:: ABOUT THIS TASK ::
Write out the data below in full, unchanged, minus the images.

====== RAW DATA

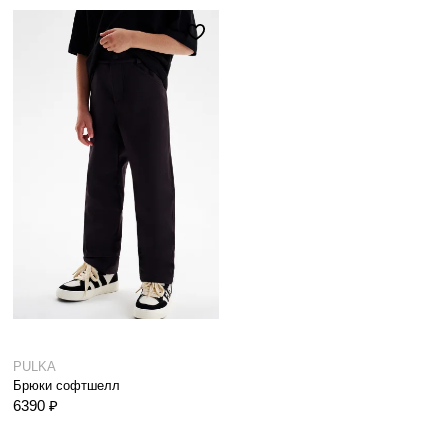
PULKA
Брюки софтшелл
6390 ₽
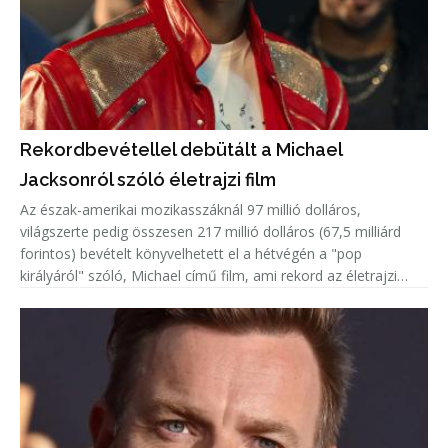
Rekordbevétellel debütált a Michael
Jacksonról szóló életrajzi film
Az észak-amerikai mozikasszáknál 97 millió dolláros,
világszerte pedig összesen 217 millió dolláros (67,5 milliárd
forintos) bevételt könyvelhetett el a hétvégén a "pop
királyáról" szóló, Michael című film, ami rekord az életrajzi
alkotások mezőnyében.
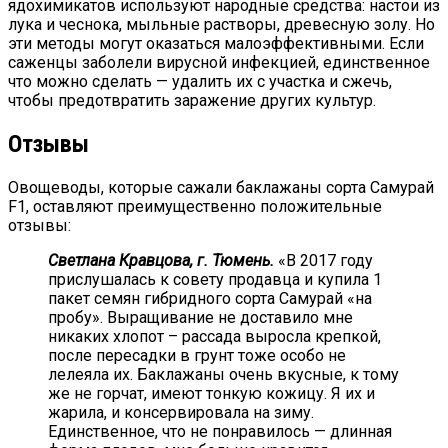
ядохимикатов используют народные средства: настои из
лука и чеснока, мыльные растворы, древесную золу. Но
эти методы могут оказаться малоэффективными. Если
саженцы заболели вирусной инфекцией, единственное
что можно сделать — удалить их с участка и сжечь,
чтобы предотвратить заражение других культур.
Отзывы
Овощеводы, которые сажали баклажаны сорта Самурай
F1, оставляют преимущественно положительные
отзывы:
Светлана Кравцова, г. Тюмень.
«В 2017 году
прислушалась к совету продавца и купила 1
пакет семян гибридного сорта Самурай «на
пробу». Выращивание не доставило мне
никаких хлопот – рассада выросла крепкой,
после пересадки в грунт тоже особо не
лелеяла их. Баклажаны очень вкусные, к тому
же не горчат, имеют тонкую кожицу. Я их и
жарила, и консервировала на зиму.
Единственное, что не понравилось — длинная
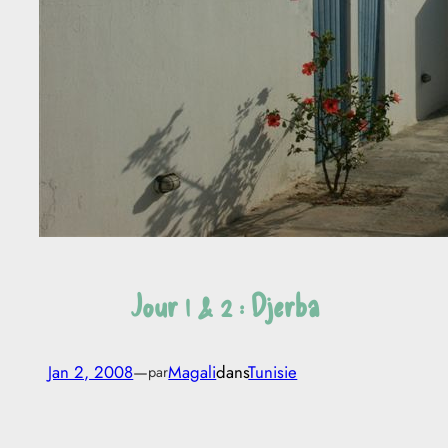
Jour 1 & 2 : Djerba
Jan 2, 2008
—
Magali
dans
Tunisie
par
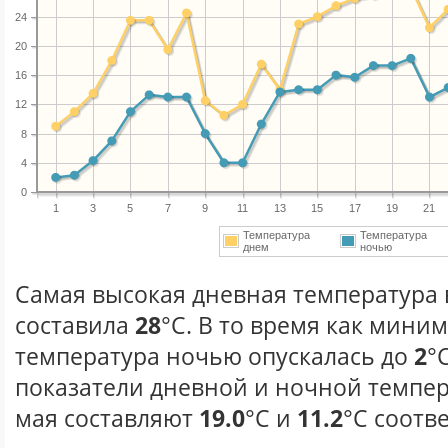
24
20
16
12
8
4
0
1
3
5
7
9
11
13
15
17
19
21
Температура
Температура
днем
ночью
Самая высокая дневная температура в
составила
28
°С. В то время как мини
температура ночью опускалась до
2
°
показатели дневной и ночной темпер
мая составляют
19.0
°С и
11.2
°С соотв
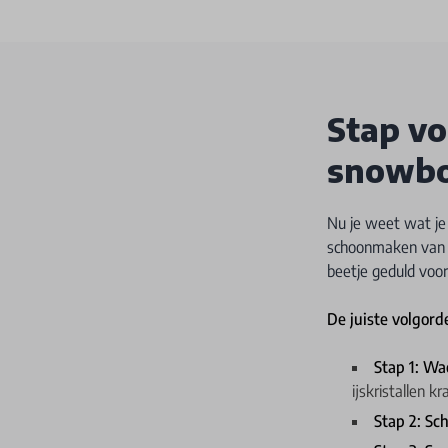
Stap vo
snowbo
Nu je weet wat je 
schoonmaken van e
beetje geduld voor
De juiste volgor
Stap 1: Wa
ijskristallen k
Stap 2: Sc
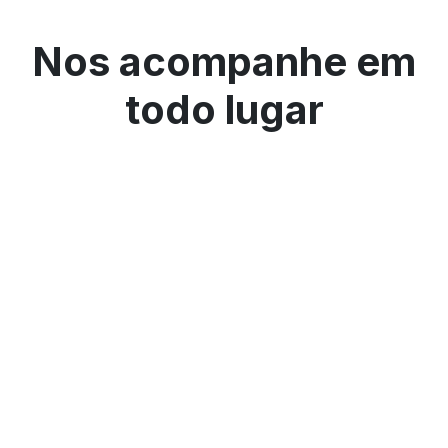
Nos acompanhe em
todo lugar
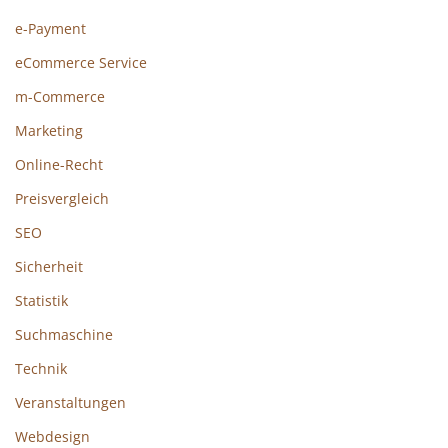
e-Payment
eCommerce Service
m-Commerce
Marketing
Online-Recht
Preisvergleich
SEO
Sicherheit
Statistik
Suchmaschine
Technik
Veranstaltungen
Webdesign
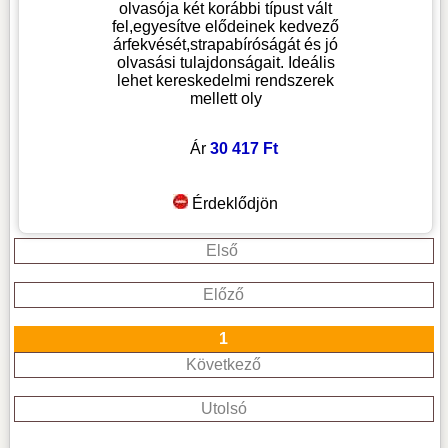
olvasója két korábbi típust vált
fel,egyesítve elődeinek kedvező
árfekvését,strapabíróságát és jó
olvasási tulajdonságait. Ideális
lehet kereskedelmi rendszerek
mellett oly
Ár
30 417 Ft
Érdeklődjön
Első
Előző
1
Következő
Utolsó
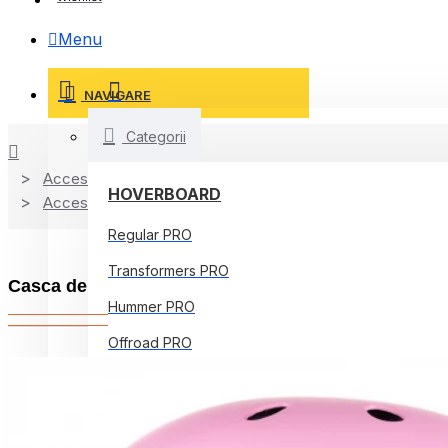
Menu
NAVIGARE
Categorii
Accesorii
HOVERBOARD
Accesorii de siguranta
Regular PRO
Transformers PRO
Casca de protectie Smart Balance Roz
Hummer PRO
Offroad PRO
Regular Core
Jetson Prism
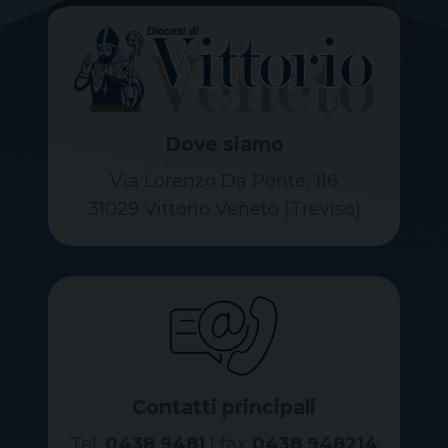
Dove siamo
Via Lorenzo Da Ponte, 116
31029 Vittorio Veneto (Treviso)
Contatti principali
Tel.
0438 9481
| fax
0438 948214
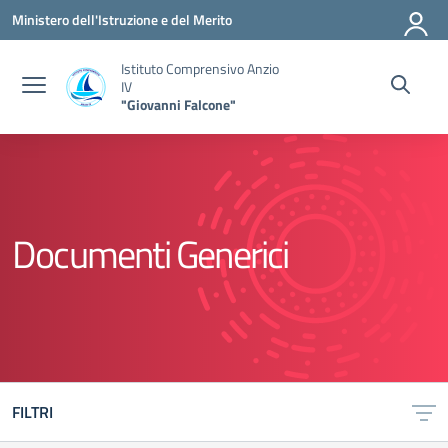
Vai ai contenuti
Vai al menu di navigazione
Vai al footer
Ministero dell'Istruzione e del Merito
Istituto Comprensivo Anzio
IV
"Giovanni Falcone"
Documenti Generici
FILTRI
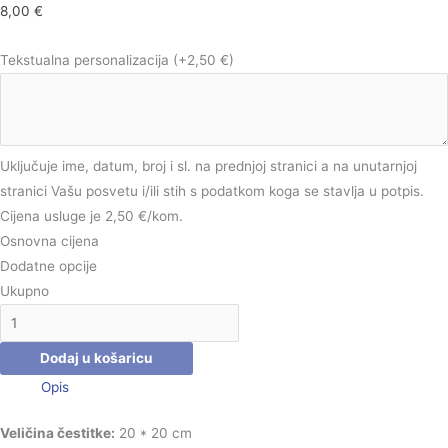
8,00
€
Tekstualna personalizacija
(+2,50 €)
Uključuje ime, datum, broj i sl. na prednjoj stranici a na unutarnjoj
stranici Vašu posvetu i/ili stih s podatkom koga se stavlja u potpis.
Cijena usluge je 2,50 €/kom.
Osnovna cijena
Dodatne opcije
Ukupno
Dodaj u košaricu
Opis
Veličina čestitke:
20 * 20 cm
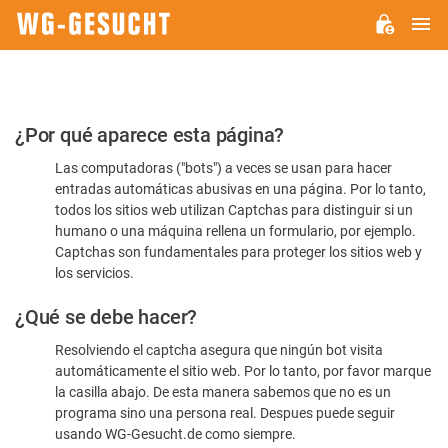
M
WG-
GESUCHT.DE
Por
¿Por qué aparece esta página?
favor,
Las computadoras ("bots") a veces se usan para hacer
confirme
entradas automáticas abusivas en una página. Por lo tanto,
que
todos los sitios web utilizan Captchas para distinguir si un
es
humano o una máquina rellena un formulario, por ejemplo.
Captchas son fundamentales para proteger los sitios web y
humano
los servicios.
¿Qué se debe hacer?
Resolviendo el captcha asegura que ningún bot visita
automáticamente el sitio web. Por lo tanto, por favor marque
la casilla abajo. De esta manera sabemos que no es un
programa sino una persona real. Despues puede seguir
usando WG-Gesucht.de como siempre.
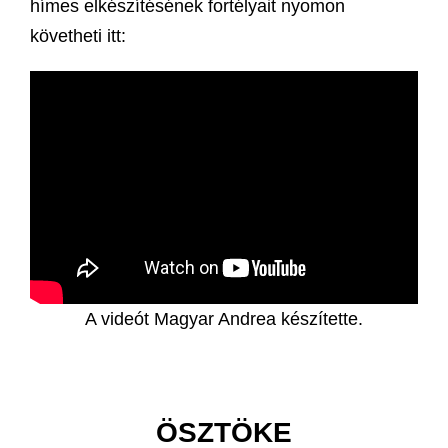
hímes elkészítésének fortélyait nyomon
követheti itt:
A videót Magyar Andrea készítette.
ÖSZTÖKE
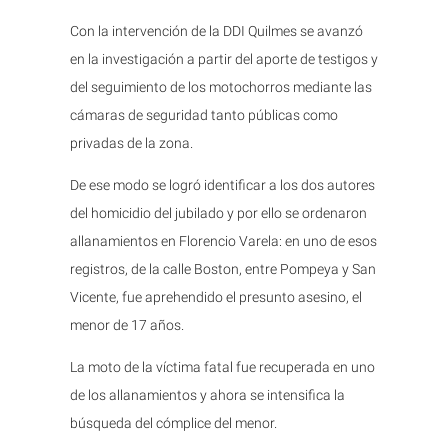
Con la intervención de la DDI Quilmes se avanzó
en la investigación a partir del aporte de testigos y
del seguimiento de los motochorros mediante las
cámaras de seguridad tanto públicas como
privadas de la zona.
De ese modo se logró identificar a los dos autores
del homicidio del jubilado y por ello se ordenaron
allanamientos en Florencio Varela: en uno de esos
registros, de la calle Boston, entre Pompeya y San
Vicente, fue aprehendido el presunto asesino, el
menor de 17 años.
La moto de la víctima fatal fue recuperada en uno
de los allanamientos y ahora se intensifica la
búsqueda del cómplice del menor.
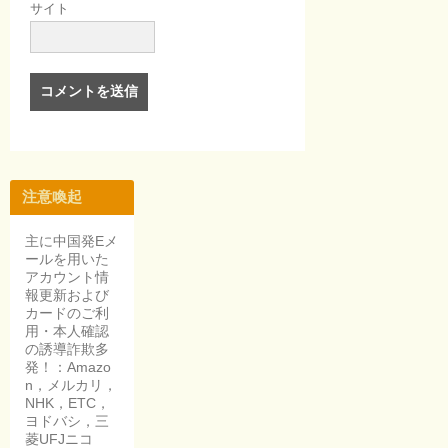
サイト
注意喚起
主に中国発Eメ
ールを用いた
アカウント情
報更新および
カードのご利
用・本人確認
の誘導詐欺多
発！：Amazo
n，メルカリ，
NHK，ETC，
ヨドバシ，三
菱UFJニコ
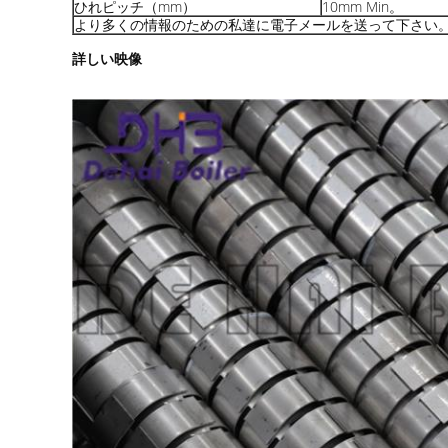
ひれピッチ（mm）
10mm Min。
より多くの情報のための私達に電子メールを送って下さい
詳しい映像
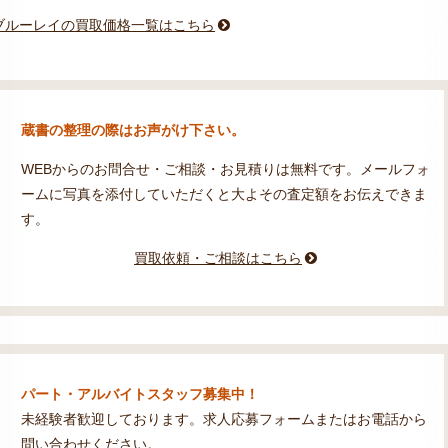
・ブルーレイの買取価格一覧はこちら
蔵書の整理の際はお声がけ下さい。
WEBからのお問合せ・ご相談・お見積りは無料です。メールフォ
ームに写真を添付していただくと大よその査定額をお伝えできま
す。
買取依頼・ご相談はこちら
パート・アルバイトスタッフ募集中！
未経験者歓迎しております。求人応募フォームまたはお電話から
問い合わせください。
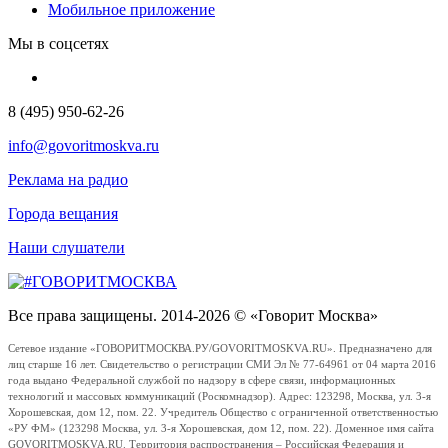
Мобильное приложение
Мы в соцсетях
8 (495) 950-62-26
info@govoritmoskva.ru
Реклама на радио
Города вещания
Наши слушатели
Все права защищены. 2014-2026 © «Говорит Москва»
Сетевое издание «ГОВОРИТМОСКВА.РУ/GOVORITMOSKVA.RU». Предназначено для
лиц старше 16 лет. Свидетельство о регистрации СМИ Эл № 77-64961 от 04 марта 2016
года выдано Федеральной службой по надзору в сфере связи, информационных
технологий и массовых коммуникаций (Роскомнадзор). Адрес: 123298, Москва, ул. 3-я
Хорошевская, дом 12, пом. 22. Учредитель Общество с ограниченной ответственностью
«РУ ФМ» (123298 Москва, ул. 3-я Хорошевская, дом 12, пом. 22). Доменное имя сайта
GOVORITMOSKVA.RU. Территория распространения – Российская Федерация и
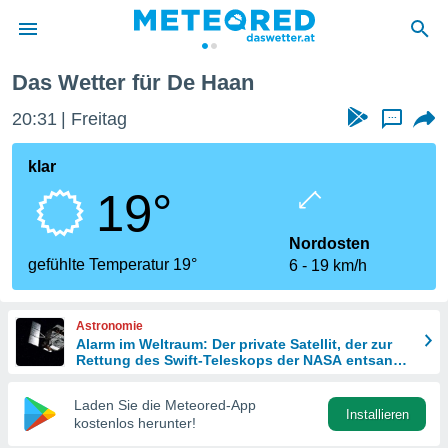
n
Das Wetter für De Haan
politik
20:31
Freitag
...
von
at) wurde
klar
uten
19°
m
llen, dass
estellten
Nordosten
nen von
gefühlte Temperatur 19°
6
19 km/h
tät sind.
 diese
er die
Astronomie
Optionen
Alarm im Weltraum: Der private Satellit, der zur
Rettung des Swift-Teleskops der NASA entsandt
wurde
 cookies
Laden Sie die Meteored-App
s adgang
Installieren
kostenlos herunter!
gitale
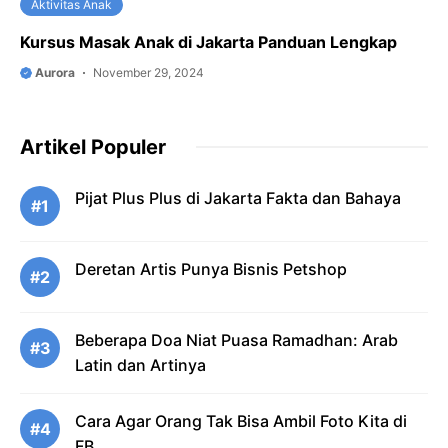
Aktivitas Anak
Kursus Masak Anak di Jakarta Panduan Lengkap
Aurora
November 29, 2024
Artikel Populer
Pijat Plus Plus di Jakarta Fakta dan Bahaya
#1
Deretan Artis Punya Bisnis Petshop
#2
Beberapa Doa Niat Puasa Ramadhan: Arab
#3
Latin dan Artinya
Cara Agar Orang Tak Bisa Ambil Foto Kita di
#4
FB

============

:: ANSWER TO THIS EXERCISE ::
PULKA
Брюки софтшелл
6390 ₽
Rekordbevétellel debütált a Michael
Jacksonról szóló életrajzi film
Az észak-amerikai mozikasszáknál 97 millió dolláros,
világszerte pedig összesen 217 millió dolláros (67,5 milliárd
forintos) bevételt könyvelhetett el a hétvégén a "pop
királyáról" szóló, Michael című film, ami rekord az életrajzi
alkotások mezőnyében.
ядохимикатов используют народные средства: настои из
лука и чеснока, мыльные растворы, древесную золу. Но
эти методы могут оказаться малоэффективными. Если
саженцы заболели вирусной инфекцией, единственное
что можно сделать — удалить их с участка и сжечь,
чтобы предотвратить заражение других культур.
Отзывы
Овощеводы, которые сажали баклажаны сорта Самурай
F1, оставляют преимущественно положительные
отзывы:
Светлана Кравцова, г. Тюмень.
«В 2017 году
прислушалась к совету продавца и купила 1
пакет семян гибридного сорта Самурай «на
пробу». Выращивание не доставило мне
никаких хлопот – рассада выросла крепкой,
после пересадки в грунт тоже особо не
лелеяла их. Баклажаны очень вкусные, к тому
же не горчат, имеют тонкую кожицу. Я их и
жарила, и консервировала на зиму.
Единственное, что не понравилось — длинная
Jour 1 & 2 : Djerba
Jan 2, 2008
—
Magali
dans
Tunisie
par
24
20
16
12
8
4
0
1
3
5
7
9
11
13
15
17
19
21
Температура
Температура
днем
ночью
Самая высокая дневная температура в
составила
28
°С. В то время как мини
температура ночью опускалась до
2
°
показатели дневной и ночной темпер
мая составляют
19.0
°С и
11.2
°С соотв
Stap vo
snowbo
Nu je weet wat je 
schoonmaken van e
beetje geduld voor
De juiste volgor
Stap 1: Wa
ijskristallen k
Stap 2: Sc
Nos acompanhe em
todo lugar
e-Payment
eCommerce Service
m-Commerce
Marketing
Online-Recht
Preisvergleich
SEO
Sicherheit
Statistik
Suchmaschine
Technik
Veranstaltungen
Webdesign
olvasója két korábbi típust vált
fel,egyesítve elődeinek kedvező
árfekvését,strapabíróságát és jó
olvasási tulajdonságait. Ideális
lehet kereskedelmi rendszerek
mellett oly
Ár
30 417 Ft
Érdeklődjön
Első
Előző
1
Következő
Utolsó
Menu
NAVIGARE
Categorii
Accesorii
HOVERBOARD
Accesorii de siguranta
Regular PRO
Transformers PRO
Casca de protectie Smart Balance Roz
Hummer PRO
Offroad PRO
Regular Core
Jetson Prism
Dove siamo
Via Lorenzo Da Ponte, 116
31029 Vittorio Veneto (Treviso)
Contatti principali
Tel.
0438 9481
| fax
0438 948214
Vai ai contenuti
Vai al menu di navigazione
Vai al footer
Ministero dell'Istruzione e del Merito
Istituto Comprensivo Anzio
IV
"Giovanni Falcone"
Documenti Generici
FILTRI
8,00
€
Tekstualna personalizacija
(+2,50 €)
Uključuje ime, datum, broj i sl. na prednjoj stranici a na unutarnjoj
stranici Vašu posvetu i/ili stih s podatkom koga se stavlja u potpis.
Cijena usluge je 2,50 €/kom.
Osnovna cijena
Dodatne opcije
Ukupno
Dodaj u košaricu
Opis
Veličina čestitke:
20 * 20 cm
M
WG-
GESUCHT.DE
Por
¿Por qué aparece esta página?
favor,
Las computadoras ("bots") a veces se usan para hacer
confirme
entradas automáticas abusivas en una página. Por lo tanto,
que
todos los sitios web utilizan Captchas para distinguir si un
es
humano o una máquina rellena un formulario, por ejemplo.
Captchas son fundamentales para proteger los sitios web y
humano
los servicios.
¿Qué se debe hacer?
Resolviendo el captcha asegura que ningún bot visita
automáticamente el sitio web. Por lo tanto, por favor marque
la casilla abajo. De esta manera sabemos que no es un
programa sino una persona real. Despues puede seguir
usando WG-Gesucht.de como siempre.
hímes elkészítésének fortélyait nyomon
követheti itt:
A videót Magyar Andrea készítette.
ÖSZTÖKE
Con la intervención de la DDI Quilmes se avanzó
en la investigación a partir del aporte de testigos y
del seguimiento de los motochorros mediante las
cámaras de seguridad tanto públicas como
privadas de la zona.
De ese modo se logró identificar a los dos autores
del homicidio del jubilado y por ello se ordenaron
allanamientos en Florencio Varela: en uno de esos
registros, de la calle Boston, entre Pompeya y San
Vicente, fue aprehendido el presunto asesino, el
menor de 17 años.
La moto de la víctima fatal fue recuperada en uno
de los allanamientos y ahora se intensifica la
búsqueda del cómplice del menor.
サイト
注意喚起
主に中国発Eメ
ールを用いた
アカウント情
報更新および
カードのご利
用・本人確認
の誘導詐欺多
発！：Amazo
n，メルカリ，
NHK，ETC，
ヨドバシ，三
菱UFJニコ
ひれピッチ（mm）
10mm Min。
より多くの情報のための私達に電子メールを送って下さい
詳しい映像
・ブルーレイの買取価格一覧はこちら
蔵書の整理の際はお声がけ下さい。
WEBからのお問合せ・ご相談・お見積りは無料です。メールフォ
ームに写真を添付していただくと大よその査定額をお伝えできま
す。
買取依頼・ご相談はこちら
パート・アルバイトスタッフ募集中！
未経験者歓迎しております。求人応募フォームまたはお電話から
問い合わせください。
Мобильное приложение
Мы в соцсетях
8 (495) 950-62-26
info@govoritmoskva.ru
Реклама на радио
Города вещания
Наши слушатели
Все права защищены. 2014-2026 © «Говорит Москва»
Сетевое издание «ГОВОРИТМОСКВА.РУ/GOVORITMOSKVA.RU». Предназначено для
лиц старше 16 лет. Свидетельство о регистрации СМИ Эл № 77-64961 от 04 марта 2016
года выдано Федеральной службой по надзору в сфере связи, информационных
технологий и массовых коммуникаций (Роскомнадзор). Адрес: 123298, Москва, ул. 3-я
Хорошевская, дом 12, пом. 22. Учредитель Общество с ограниченной ответственностью
«РУ ФМ» (123298 Москва, ул. 3-я Хорошевская, дом 12, пом. 22). Доменное имя сайта
GOVORITMOSKVA.RU. Территория распространения – Российская Федерация и
n
Das Wetter für De Haan
politik
20:31
Freitag
...
von
at) wurde
klar
uten
19°
m
llen, dass
estellten
Nordosten
nen von
gefühlte Temperatur 19°
6
19 km/h
tät sind.
 diese
er die
Astronomie
Optionen
Alarm im Weltraum: Der private Satellit, der zur
Rettung des Swift-Teleskops der NASA entsandt
wurde
 cookies
Laden Sie die Meteored-App
s adgang
Installieren
kostenlos herunter!
gitale
Aktivitas Anak
Kursus Masak Anak di Jakarta Panduan Lengkap
Aurora
November 29, 2024
Artikel Populer
Pijat Plus Plus di Jakarta Fakta dan Bahaya
#1
Deretan Artis Punya Bisnis Petshop
#2
Beberapa Doa Niat Puasa Ramadhan: Arab
#3
Latin dan Artinya
Cara Agar Orang Tak Bisa Ambil Foto Kita di
#4
FB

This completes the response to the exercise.